_Texte fourni_
Sur le sujet, « JMA » corrige la forme, mais ne dit pas autre chose sur le fond. « Sa crédibilité fait que je l’écoute, nuance le président lyonnais. L’ambition que je nourris pour mon club m’incite à être extrêmement innovant et à prendre des risques. Vincent m’évite de commettre des bêtises concernant le respect du droit et me permet de respecter à la lettre le règlement sans rester statique. Il est là pour ça : pour faire et empêcher de faire ce qui n’est pas admis. »
Dans l’entourage des joueurs, certains en ont déjà été avisés. Vincent Ponsot refuse, officiellement, de négocier avec les personnes qui ne sont pas détentrices de la licence ou, à défaut, ne sont pas accompagnées d’un avocat. « C’est quelqu’un de très droit qui se veut irréprochable, explique Frédéric Guerra, agent lyonnais. Il a une intégrité hors normes et une discrétion qui inspire. Et quand il dit quelque chose, c’est comme s’il l’avait écrit. Dans l’époque où on vit, ça vaut de l’or. » Lors de la conclusion du transfert de Moussa Dembélé dans les dernières heures du mercato, le 31 août, Ponsot a ainsi exigé, malgré l'urgence, qu'un agent possédant une licence en France soit présent pour finaliser le dossier, ce qui n'était pas le cas des représentants de l'international Espoirs.
“Le jour où il voudra acheter un joueur à Nice, il sera bien reçu aussi, ne vous inquiétez pas
Julien Fournier, directeur général du gym
Mais cela ne protège pas de toutes les zones grises. En juin, l'OL a ainsi été assigné devant la commission des agents sportifs de la FFF par l'ancien représentant de Ferland Mendy, Laurent Menestrier, qui reproche au joueur et à Lyon de ne pas avoir respecté le mandat qui le liait selon lui à l'ancien Havrais, au moment de son départ du HAC, en juin 2017 (*).

_Données à analyser_
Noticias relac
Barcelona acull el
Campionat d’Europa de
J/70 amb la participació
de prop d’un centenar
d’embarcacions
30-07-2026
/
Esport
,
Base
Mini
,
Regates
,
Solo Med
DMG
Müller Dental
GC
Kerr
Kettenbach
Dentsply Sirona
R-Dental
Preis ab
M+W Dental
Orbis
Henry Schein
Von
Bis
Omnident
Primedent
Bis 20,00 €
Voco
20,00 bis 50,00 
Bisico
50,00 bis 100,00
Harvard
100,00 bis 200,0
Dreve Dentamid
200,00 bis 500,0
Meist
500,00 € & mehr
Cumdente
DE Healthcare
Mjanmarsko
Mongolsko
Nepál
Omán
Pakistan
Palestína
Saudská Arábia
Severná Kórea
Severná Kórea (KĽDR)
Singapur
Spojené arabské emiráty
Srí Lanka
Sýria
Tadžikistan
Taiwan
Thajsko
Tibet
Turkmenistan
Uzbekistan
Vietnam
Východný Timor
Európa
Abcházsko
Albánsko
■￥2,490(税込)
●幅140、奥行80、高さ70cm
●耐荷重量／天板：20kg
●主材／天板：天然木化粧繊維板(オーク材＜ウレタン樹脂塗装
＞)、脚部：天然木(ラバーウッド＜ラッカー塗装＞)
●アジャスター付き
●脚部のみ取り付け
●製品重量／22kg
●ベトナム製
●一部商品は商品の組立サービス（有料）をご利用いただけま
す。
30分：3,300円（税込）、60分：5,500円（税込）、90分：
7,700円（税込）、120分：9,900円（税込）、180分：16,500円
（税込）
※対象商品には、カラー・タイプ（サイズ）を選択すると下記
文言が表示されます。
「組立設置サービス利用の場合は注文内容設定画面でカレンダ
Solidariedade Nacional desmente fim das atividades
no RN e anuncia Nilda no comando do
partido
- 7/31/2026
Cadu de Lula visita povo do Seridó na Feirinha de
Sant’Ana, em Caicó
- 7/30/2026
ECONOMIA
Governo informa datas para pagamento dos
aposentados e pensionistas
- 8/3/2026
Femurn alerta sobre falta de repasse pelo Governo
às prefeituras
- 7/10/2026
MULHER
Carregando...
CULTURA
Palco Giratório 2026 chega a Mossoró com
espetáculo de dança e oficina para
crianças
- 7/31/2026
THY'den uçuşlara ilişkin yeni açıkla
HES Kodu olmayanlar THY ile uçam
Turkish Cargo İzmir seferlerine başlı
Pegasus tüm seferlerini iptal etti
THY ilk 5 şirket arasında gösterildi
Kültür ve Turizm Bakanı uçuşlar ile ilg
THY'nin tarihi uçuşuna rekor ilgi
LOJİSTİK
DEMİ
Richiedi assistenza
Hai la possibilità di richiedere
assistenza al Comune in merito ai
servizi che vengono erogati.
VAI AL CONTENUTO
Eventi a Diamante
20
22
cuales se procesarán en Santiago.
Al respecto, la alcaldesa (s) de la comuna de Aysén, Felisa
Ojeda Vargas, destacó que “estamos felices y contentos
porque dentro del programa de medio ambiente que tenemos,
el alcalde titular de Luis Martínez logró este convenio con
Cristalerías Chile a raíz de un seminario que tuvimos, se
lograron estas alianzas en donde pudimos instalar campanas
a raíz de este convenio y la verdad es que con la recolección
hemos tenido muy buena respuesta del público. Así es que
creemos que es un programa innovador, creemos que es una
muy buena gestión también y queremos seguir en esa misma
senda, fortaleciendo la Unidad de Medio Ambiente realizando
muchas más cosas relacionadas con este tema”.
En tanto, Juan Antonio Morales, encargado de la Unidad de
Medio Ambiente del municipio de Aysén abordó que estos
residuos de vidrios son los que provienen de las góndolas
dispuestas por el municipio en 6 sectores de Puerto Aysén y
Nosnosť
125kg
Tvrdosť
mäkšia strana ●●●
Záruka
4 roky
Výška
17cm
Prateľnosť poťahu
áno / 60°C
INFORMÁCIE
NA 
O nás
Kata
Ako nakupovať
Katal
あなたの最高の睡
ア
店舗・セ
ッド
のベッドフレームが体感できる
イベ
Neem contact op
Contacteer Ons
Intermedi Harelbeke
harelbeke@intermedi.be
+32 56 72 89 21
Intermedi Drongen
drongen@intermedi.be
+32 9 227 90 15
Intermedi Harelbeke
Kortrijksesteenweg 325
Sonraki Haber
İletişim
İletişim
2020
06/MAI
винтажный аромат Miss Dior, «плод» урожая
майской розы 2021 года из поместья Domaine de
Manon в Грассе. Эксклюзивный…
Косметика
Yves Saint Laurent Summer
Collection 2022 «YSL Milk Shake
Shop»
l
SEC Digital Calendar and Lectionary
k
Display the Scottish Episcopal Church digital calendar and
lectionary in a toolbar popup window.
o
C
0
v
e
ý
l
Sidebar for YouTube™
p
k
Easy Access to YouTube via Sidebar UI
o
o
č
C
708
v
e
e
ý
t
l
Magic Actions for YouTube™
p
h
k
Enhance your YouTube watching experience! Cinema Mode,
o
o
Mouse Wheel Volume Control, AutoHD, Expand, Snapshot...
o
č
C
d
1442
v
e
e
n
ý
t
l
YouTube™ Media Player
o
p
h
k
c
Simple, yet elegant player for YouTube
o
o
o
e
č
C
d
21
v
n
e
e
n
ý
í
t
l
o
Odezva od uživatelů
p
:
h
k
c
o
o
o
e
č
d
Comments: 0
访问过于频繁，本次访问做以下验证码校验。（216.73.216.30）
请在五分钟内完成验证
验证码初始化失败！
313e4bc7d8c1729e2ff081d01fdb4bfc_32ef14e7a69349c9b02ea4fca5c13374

_Exercices_
1. Répondez aux questions suivantes à partir du texte fourni :
(a) À quelle date le transfert de Moussa Dembélé a-t-il été conclu ?
(b) Qui a assigné l'OL devant la commission des agents sportifs de la FFF ?
(c) Comment Frédéric Guerra est-il présenté ?
2. Relevez tous les noms de personnes que le texte fourni cite en entier, avec prénom et nom.
3. Recopiez le passage du texte fourni qui commence par « Dans l’entourage des » et va jusqu'à « de l'international Espoirs. », en substituant « juriste » à « avocat ».

_Corrigé des exercices_
1.
(a) Le 31 août, dans les dernières heures du mercato.
(b) Laurent Menestrier, l'ancien représentant de Ferland Mendy.
(c) Comme un agent lyonnais.

2. Vincent Ponsot, Frédéric Guerra, Moussa Dembélé, Julien Fournier, Ferland Mendy, Laurent Menestrier

3.
Dans l’entourage des joueurs, certains en ont déjà été avisés. Vincent Ponsot refuse, officiellement, de négocier avec les personnes qui ne sont pas détentrices de la licence ou, à défaut, ne sont pas accompagnées d’un juriste. « C’est quelqu’un de très droit qui se veut irréprochable, explique Frédéric Guerra, agent lyonnais. Il a une intégrité hors normes et une discrétion qui inspire. Et quand il dit quelque chose, c’est comme s’il l’avait écrit. Dans l’époque où on vit, ça vaut de l’or. » Lors de la conclusion du transfert de Moussa Dembélé dans les dernières heures du mercato, le 31 août, Ponsot a ainsi exigé, malgré l'urgence, qu'un agent possédant une licence en France soit présent pour finaliser le dossier, ce qui n'était pas le cas des représentants de l'international Espoirs.